Profetico Moggi, che s'intende ovviamente di gente di calcio. Consumato brevemente da un male incurabile, ribelle anche alla forza e alla voglia di vivere dell'agente più temuto e rispettato dai club calcistici di tutto il mondo, Mino Raiola è diventato – e lo è stato a lungo – il numero Uno degli agenti di calciatori. Il top, e non solo per i guadagni realizzati in carriera.
Lascia un'autentica ricchezza e una scuderia di top calciatori. Numeri Uno nella loro professione, esattamente come il manager che sapeva come inchiodare, convincere, battere qualsiasi club, a beneficio dei suoi assistiti.Il numero Uno, come profetizzato da Lucianone. Mino Raiola venuto dal nulla, partito infante, anzi in fasce, dalla provincia di Napoli. Cameriere ad Amsterdam in una delle pizzerie del papà, titolare di una catena di locali. Quello della capitale frequentato dai calciatori dell'Ajax, conosciuti come i lancieri.

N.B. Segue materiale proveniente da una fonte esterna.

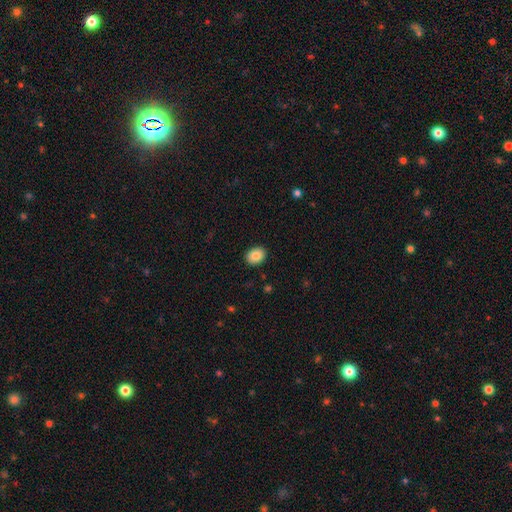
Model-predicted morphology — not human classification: Smooth or featured? Predicted: smooth (p=0.85). How rounded? Predicted: in between (p=0.54). Merging? Predicted: none (p=0.91).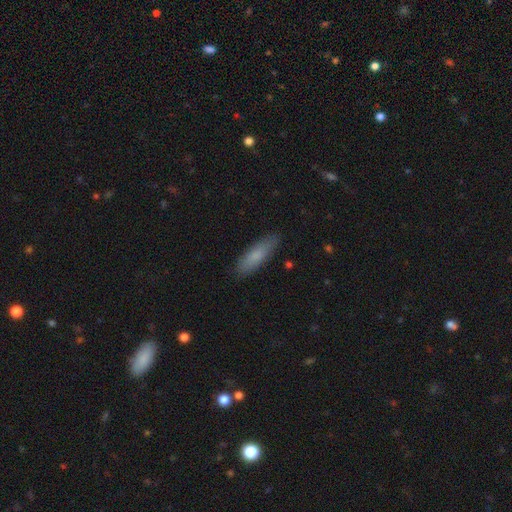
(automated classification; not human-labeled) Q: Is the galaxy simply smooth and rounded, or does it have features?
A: smooth — 80%.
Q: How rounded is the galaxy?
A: cigar-shaped — 56%.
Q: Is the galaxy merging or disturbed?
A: none — 85%.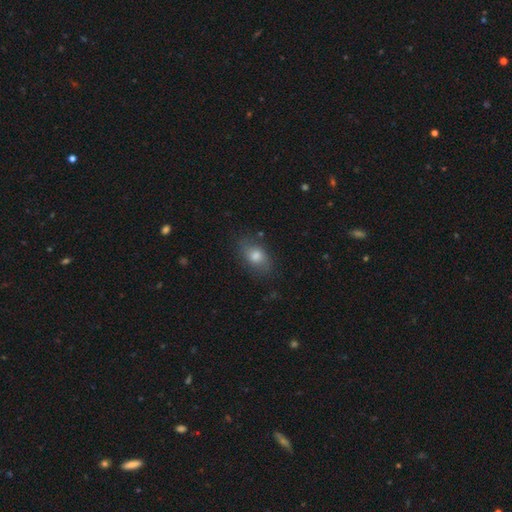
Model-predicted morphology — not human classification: Smooth or featured? Predicted: smooth (p=0.73). How rounded? Predicted: in between (p=0.79). Merging? Predicted: none (p=0.79).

Mai sfornata una sola margherita, serviva pizze, si pizze, giostrando tra i tavoli, il giovane Mino, grassoccio, non un modello di eleganza nel senso più vasto del termine, ma con l'uzzolo degli affari. Un incolto, il giovanotto addetto anche alla contabilità della pizzeria? Assolutamente: aveva conseguito il diploma, si era iscritto all'università, e alla fine parlerà in maniera corretta sette lingue. La sua grande passione di straordinario poliglotta, così come la fissazione per il teatro e l'opera lirica. L'inglese imparato da bambino guardando Disney in originale. E il tedesco, il francese, lo spagnolo, il portogheSe. Gli uffici di agente di calciatori con succursali in mezzo mondo, anche a Dubai.

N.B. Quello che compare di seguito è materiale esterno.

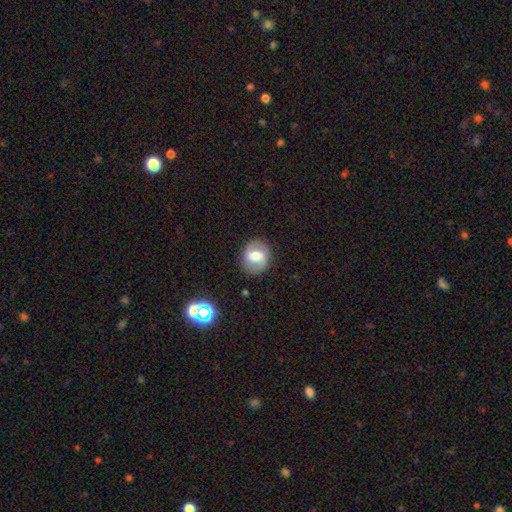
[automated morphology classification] Smooth or featured?
  - featured or disk: 56% *
  - smooth: 36%
  - star or artifact: 8%
Edge-on disk?
  - no: 96% *
  - yes: 4%
Bar?
  - weak: 44% *
  - strong: 36%
  - no: 20%
Spiral arms?
  - yes: 69% *
  - no: 31%
Bulge size?
  - moderate: 62% *
  - large: 20%
  - small: 14%
  - dominant: 2%
  - none: 2%
Merging?
  - none: 84% *
  - minor disturbance: 11%
  - major disturbance: 4%
  - merger: 1%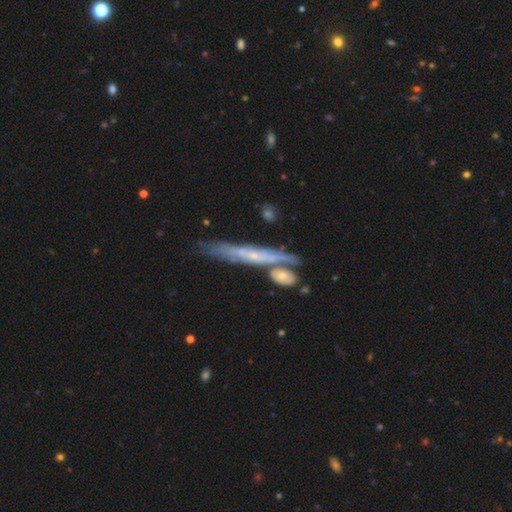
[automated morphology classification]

Autentici dribbling, qua e là, per aggirare eventualmente il fisco. O ammorbidire la durezza sfuggendo all'impatto diretto. Mossa necessaria, i guadagni sono stati cospicui. Diciamo pure immensi, e non andiamo troppo lontani. Operazioni clamorose e ricche ne ha firmate in quantità industriali, con il suo fare da guascone così marcato da dare l'impressione di scomposta arroganza. Laddove era magister nel mettere il calciatore da trasferire nella condizione ideale per stare contro la società proprietaria del cartellino, e l'altra, il club acquirente, a svenarsi per averlo alle proprie dipendenze.. E lui, ovviamente, prendeva ricche parcelle da entrambe le parti. Ricordate il passaggio di Paul Pogba, uno dei suoi celebri assistiti, dalla Juve al Manchester.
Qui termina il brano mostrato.